How about this. Instead of EVERYONE having to hit exit, how about you and a few others hit Info then Exit.


----------



## Laxguy (Dec 2, 2010)

Jerry_K said:


> How about this. Instead of EVERYONE having to hit exit, how about you and a few others hit Info then Exit.


Could you explain please? Is this telling me to f^^^ off, or an insult, a constructive idea, or what?


----------



## Lije Baley (Dec 7, 2003)

I'm so pleased to find a way to remove the dark out bar when I pause Skinemax.


----------



## Laxguy (Dec 2, 2010)

We aim only to please.....:lol:


----------



## Scott Kocourek (Jun 13, 2009)

Let's not make comments personal, please stay on topic.


----------



## Olhawker (Aug 17, 2017)

I agree, the banner should be anywhere but the bottom of the screen. Programs always put important messages there and the banner blocks the messages. Also, that is where news scrolls.
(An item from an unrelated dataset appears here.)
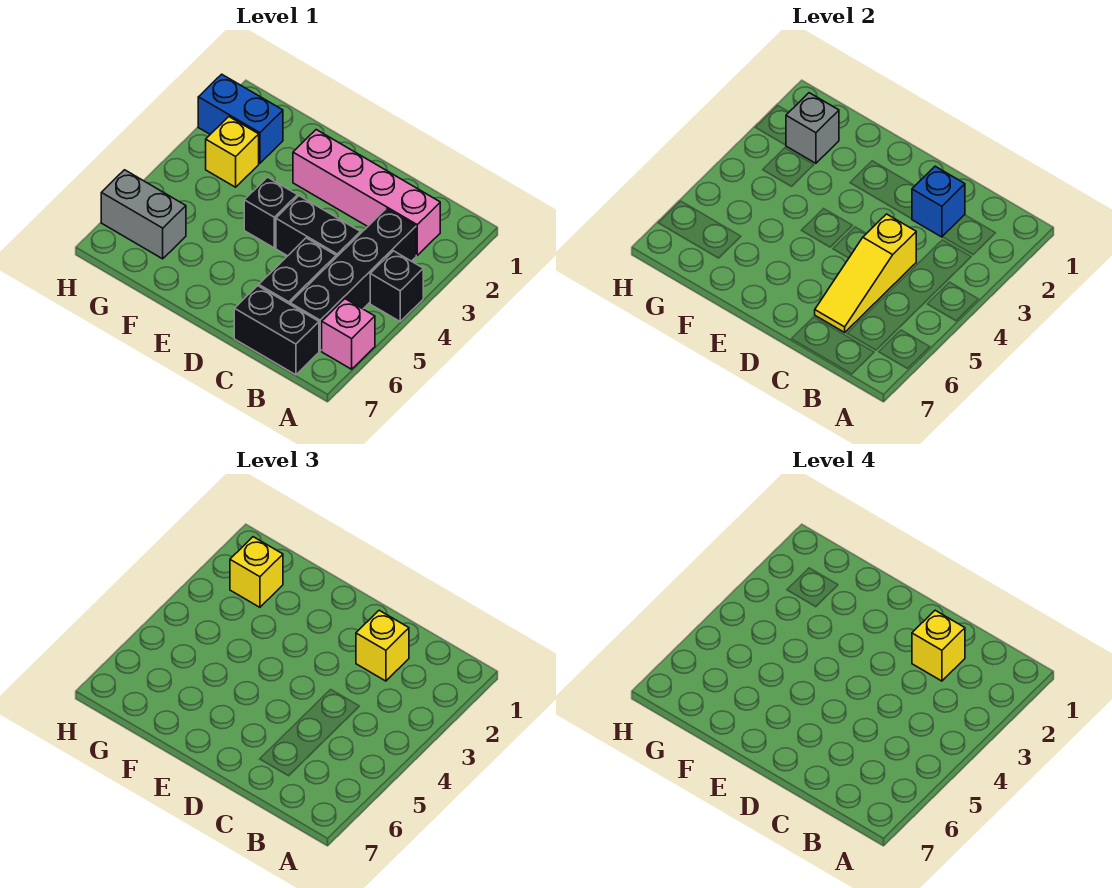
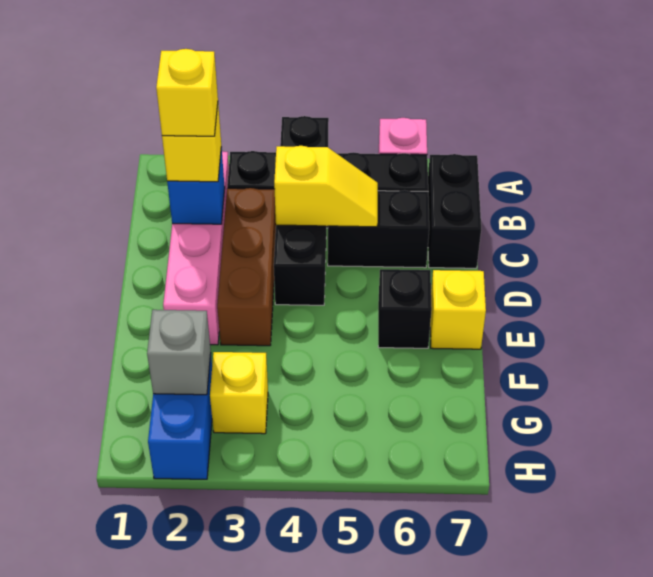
none -> brown 1x3 brick [217,188,276,346]
yellow 1x3 slope [815,214,916,332] -> yellow 1x2 slope [274,146,378,227]
black 1x1 brick [244,177,297,248] -> black 1x1 brick moved to [378,269,432,348]
yellow 1x1 brick [230,537,283,607] -> yellow 1x1 brick moved to [430,270,486,349]
grey 1x2 brick [101,170,186,259] -> none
I ALWAYS, have to press exit twice, after pausing, to clear the banner so I can read the messages or news under it. It is definitely a nuisance to have to press "exit" every time you want to expose what's been covered by the stupid banner.


----------



## Rich (Feb 22, 2007)

Olhawker said:


> I agree, the banner should be anywhere but the bottom of the screen. Programs always put important messages there and the banner blocks the messages. Also, that is where news scrolls. I ALWAYS, have to press exit twice, after pausing, to clear the banner so I can read the messages or news under it. It is definitely a nuisance to have to press "exit" every time you want to expose what's been covered by the stupid banner.


I'm thinking the "banner" is actually the Progress Bar, is that correct?

Rich


----------